Who they wish to become
There is a saying, and I’m afraid I can’t seem to find who it is attributed to, but it goes something like this:
“Hell is when you die and you meet the person you could have become.”
Most of us fear this, if not all of us. Writers especially fear this for their characters. Layer upon layer, each portion of a character’s past fuels their motivations and desires for the future. Every character wants something, and that want is often the driving force for their character arc. The wanting is the simple part, what’s difficult is what happens when they either succeed or fail.
When they do so, characters need to change. The larger the motivation or goal, the larger the change – and this change is not only reflected at the highest peaks or deepest valleys, but at every step in the journey. Every incremental step forward to achieving (or failing) a character’s prime motivations need to reflect change. This is the definition of character development: after 100,000 steps you are not the same person you were when you first started walking.
Okay, okay, that’s character writing 101, what’s the takeaway here? Well, I suppose it is that writers should always ask themselves two things regarding character development:
- Is it realistic?
- Does it serve the plot?
Aha, so that is the surprise: in the end your characters are nothing more than machines to further the plot after all!
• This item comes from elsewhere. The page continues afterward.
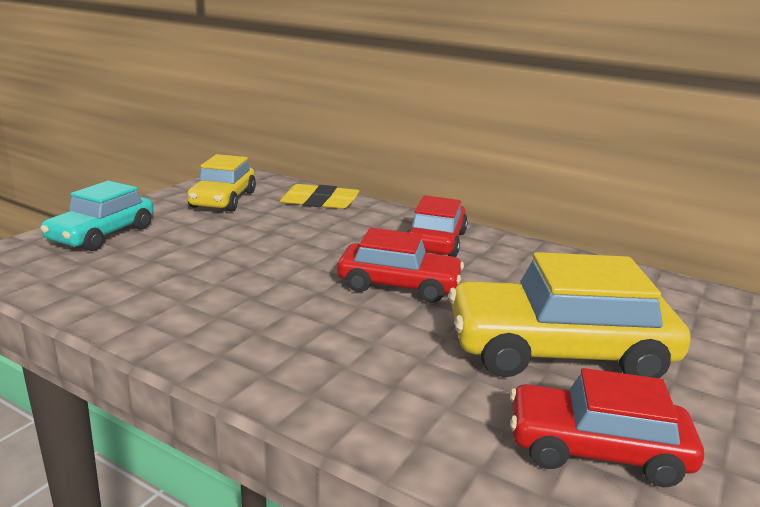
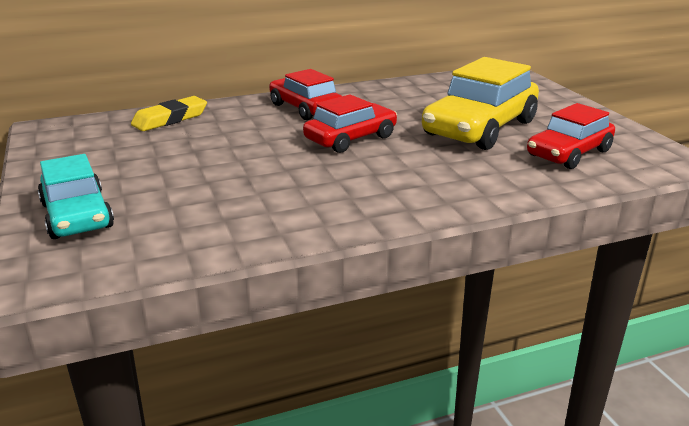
camera: 50 degrees left, 5 degrees up
yellow car [187,154,256,211] -> none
Well, yes and no. No, because characters should still be interesting and well-defined outside of their narratives. Take Kvothe, Tyrion or Guts and transplant them into another narrative and they will just be as interesting. However, plot and characters shouldn’t be seperated in character-driven narratives. The plot is the story of the characters. With that in mind, character development that derails the plot makes no sense because the narrative is one that supports the character, not the other way around.
I hope this helps. I also hope that I can walk the talk in my upcoming game Singularity: Tactics Arena. My original intent for the game was to build a quick, arena-based RPG where players can tinker around with character building and other RPG elements. However, as I am prone to do, scope creep sunk in and it’s turning into something of a full-fledged game with what I’m hoping is a powerful narrative regarding mental illness, nature vs nurture, and the impact of technology as a tool for escapism.